Nous comptons sept employés, dont une majorité de développeurs mobiles et Web, le reste de l'équipe s'occupant du business development et du marketing. À très long terme, notre rêve est de créer la plateforme idéale pour faire toute sa veille de A à Z, c'est-à-dire de trouver le contenu à sa source - agréger le contenu, faire des recommandations automatisées par rapport aux thématiques de préférence des utilisateurs -, le sauvegarder, aider les utilisateurs à lire le contenu au bon moment et de façon pertinente avant de le partager, etc. Ces outils pourraient être séparés et n'ont pas forcément vocation à être présents sur une seule et même plateforme. Ces nouvelles fonctionnalités ne seront pas obligatoirement intégrées à elCurator mais graviteront autour pour permettre de traiter toute la chaîne de veille, que ce soit à titre personnel ou collaboratif, au sein d'une entreprise ou autre.
En plus de ça, nous faisons aussi beaucoup de recherche en matière de développement. Via l'open source, nous proposons ainsi des outils que n'importe qui peut utiliser. Nous avons envie de pousser encore davantage ce partage de la technologie que nous avons créée.

Parmi les choix faits par la start-up, il y a celui de proposer gratuitement elCurator aux écoles. Pourquoi ?
C'était une évidence. En prenant ce parti-pris, nous faisons le pari que les étudiants qui utilisent elCurator continueront à l'utiliser en sortant de l'école et n'hésiteront pas à le pousser au sein de leur future entreprise. Cela peut se faire à l'échelle d'une école entière ou au sein d'une petite classe, soit pour apprendre à faire de la veille correctement, soit partager directement du contenu sur une thématique très précise.

Avec le recul, qu'est-ce que l'ESME Sudria vous a apporté et qui vous sert dans votre quotidien de tech leader ?

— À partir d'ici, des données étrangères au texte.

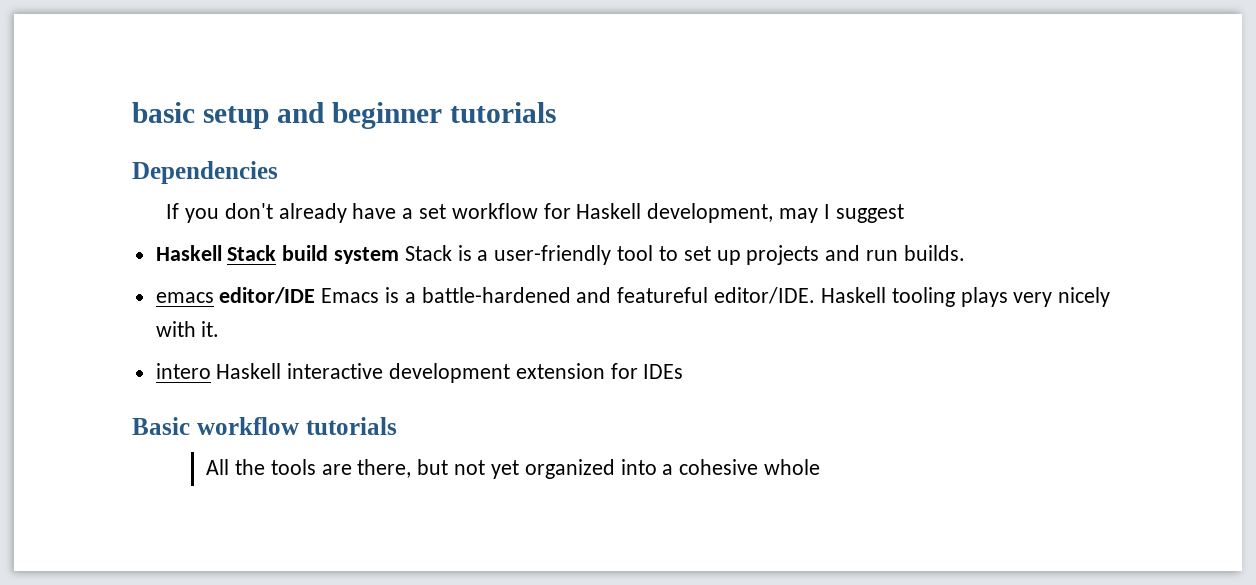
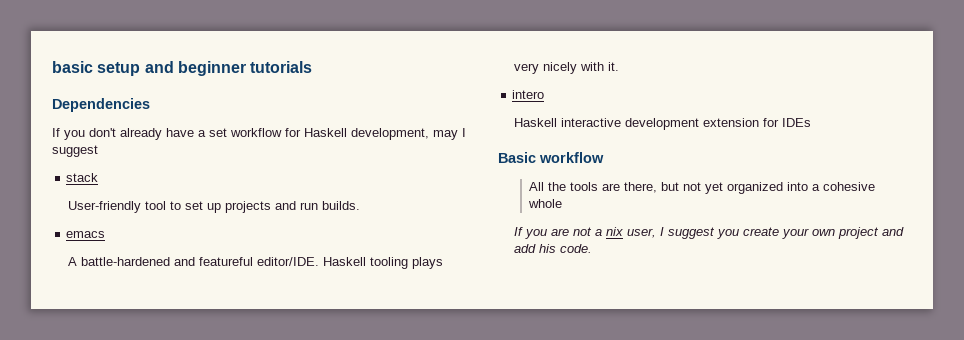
[155,245,612,265] Haskell Stack build system Stack is a user-friendly -> [66,173,99,182] [67,201,141,213] stack // User-friendly
[219,287,416,304] editor/IDE Emacs is a -> [67,257,77,266] // A
(211, 371) none -> (545, 94) //
[305,417,397,435] tutorials -> (604, 157) none
(820, 467) none -> [513,227,904,239] [513,244,592,253] // If you are not a nix user, I suggest you create your own project and add his code.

Le fait de se spécialiser uniquement en dernière année m'a permis d'apprendre beaucoup sur des sujets très différents - les télécommunications, l'électronique, l'énergie, l'informatique, etc. - et m'a ainsi permis de devenir très débrouillard. En arrivant chez OCTO par exemple, je ne connaissais absolument pas les technologies sur lesquelles j'ai dû travailler, mais cela ne m'a pas empêché d'avancer. C'est un peu ça, le métier d'un informaticien : il doit apprendre par lui-même et savoir chercher puis trouver l'information pertinente au bon moment. La formation que j'ai reçue à l'ESME Sudria m'a justement permis d'être capable de ça. Cet esprit, cette curiosité, cette envie d'aller chercher l'information et cette capacité à voir l'inconnu comme une opportunité nouvelle et non comme un obstacle sont d'ailleurs des qualités que j'apprécie et que je retrouve souvent chez les ingénieurs sortant d'une école généraliste comme l'ESME Sudria.